As an adult she had sung Albert Hay Malotte's musical arrangement of The Lord's Prayer hundreds of times for weddings, funerals and special events.  A vocal joy to sing those words, understand those words and communicate those loving words that Jesus spoke to teach His disciples how to pray.  A special privilege to sing!

Oh how her knowledge of prayer had grown over the years.  She had recently discovered the intimacy one gains with Jesus when in prayer.  By opening her heart, pouring our her struggles, her uncertainties, her fears, her confessions but also her praises and worship to this wonderful magnificent, holy God was a humble experience!  Long ago she had realized prayer isn't a formal collection of proper verbiage but a conversation...simple, direct and open.

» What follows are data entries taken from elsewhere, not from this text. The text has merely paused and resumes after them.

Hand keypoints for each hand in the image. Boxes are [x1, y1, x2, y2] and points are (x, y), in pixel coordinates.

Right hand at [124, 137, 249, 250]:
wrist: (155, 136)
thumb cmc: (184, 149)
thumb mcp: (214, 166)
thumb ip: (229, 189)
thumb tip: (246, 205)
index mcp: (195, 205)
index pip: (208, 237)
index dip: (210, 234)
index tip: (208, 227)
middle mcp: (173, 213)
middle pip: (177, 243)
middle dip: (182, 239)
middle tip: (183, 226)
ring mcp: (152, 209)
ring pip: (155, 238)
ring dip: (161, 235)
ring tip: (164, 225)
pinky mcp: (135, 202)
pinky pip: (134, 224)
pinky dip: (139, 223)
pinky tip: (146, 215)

Yes, and since the cancer, she fully realized how powerful prayer really is!  When friends, family, acquaintances found out she had the diagnosis of brain cancer, they prayed!  She now knew that God hears every prayer and always answers how He knows best.  We sometimes get upset and even angry at God because he doesn't answer our prayer the way we think is best.  But Janet knew with certainty that God is in control of all things, so prayer is answered in accordance with His plan.  She was reminded again and again that God had chosen to save her from cancer and prolong her life because she still had work to do.  How humble she felt!  How glorious she felt knowing that God was using her for His purposes!

Now she prayed with vigor for friends and family to come closer to God, to surrender to Jesus and be assured of graduation into His heavenly paradise!  Prayer is special, prayer enables us to talk with God and prayer gives us opportunity to listen to Him.  What a blessed conversation!

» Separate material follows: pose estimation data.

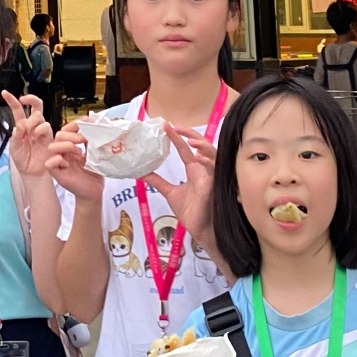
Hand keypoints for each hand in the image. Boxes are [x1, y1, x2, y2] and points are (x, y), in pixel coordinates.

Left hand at [1, 91, 53, 177]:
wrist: (32, 173)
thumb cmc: (23, 160)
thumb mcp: (14, 148)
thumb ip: (15, 136)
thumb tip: (19, 125)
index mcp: (22, 126)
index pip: (18, 110)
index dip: (12, 100)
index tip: (4, 93)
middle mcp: (33, 125)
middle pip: (35, 105)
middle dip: (30, 98)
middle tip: (23, 100)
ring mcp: (42, 130)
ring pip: (39, 115)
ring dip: (32, 121)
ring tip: (30, 133)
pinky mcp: (49, 136)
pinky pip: (45, 126)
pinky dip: (39, 129)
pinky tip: (35, 137)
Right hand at [45, 122, 103, 200]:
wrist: (95, 191)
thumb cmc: (94, 173)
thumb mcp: (95, 152)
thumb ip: (92, 140)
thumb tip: (95, 124)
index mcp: (70, 146)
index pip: (66, 130)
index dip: (74, 124)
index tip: (86, 121)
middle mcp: (63, 153)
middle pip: (58, 135)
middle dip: (72, 134)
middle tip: (84, 139)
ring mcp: (59, 163)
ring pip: (51, 147)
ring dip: (66, 145)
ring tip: (79, 152)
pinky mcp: (57, 174)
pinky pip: (49, 163)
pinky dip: (57, 160)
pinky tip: (68, 163)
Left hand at [144, 123, 218, 243]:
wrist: (200, 229)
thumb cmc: (191, 211)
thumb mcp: (170, 192)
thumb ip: (158, 181)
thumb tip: (141, 173)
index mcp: (194, 170)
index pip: (185, 149)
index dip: (177, 137)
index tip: (166, 126)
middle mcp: (204, 170)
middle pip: (201, 145)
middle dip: (190, 134)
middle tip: (174, 127)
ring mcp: (211, 176)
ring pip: (212, 153)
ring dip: (202, 145)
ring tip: (189, 140)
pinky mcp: (214, 185)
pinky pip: (214, 170)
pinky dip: (207, 162)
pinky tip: (197, 158)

As Rev. W. M. Clow wrote, "One of the gravest obstacles in the way of believing that God answers prayer is that to do so would be alter His own natural and moral laws, and hence to 'change His mind'. The answer must be along such lines as to ask, 'What is God's mind?' According to Jesus, it is fellowship with man and that forever.  All else subserves that great plan, and prayer, the medium whereby man enters into communion with his God, is surely provided for in the scheme of creation.  Christians do, in fact, experience answer to prayer, whether it be direct or indirect, immediate or deferred; and the final answer to prayer is summed up for us in Jesus' words: 'How much more shall your heavenly Father give the Holy Spirit.'  Whatever we want, all that we really need is God; and prayer brings us God."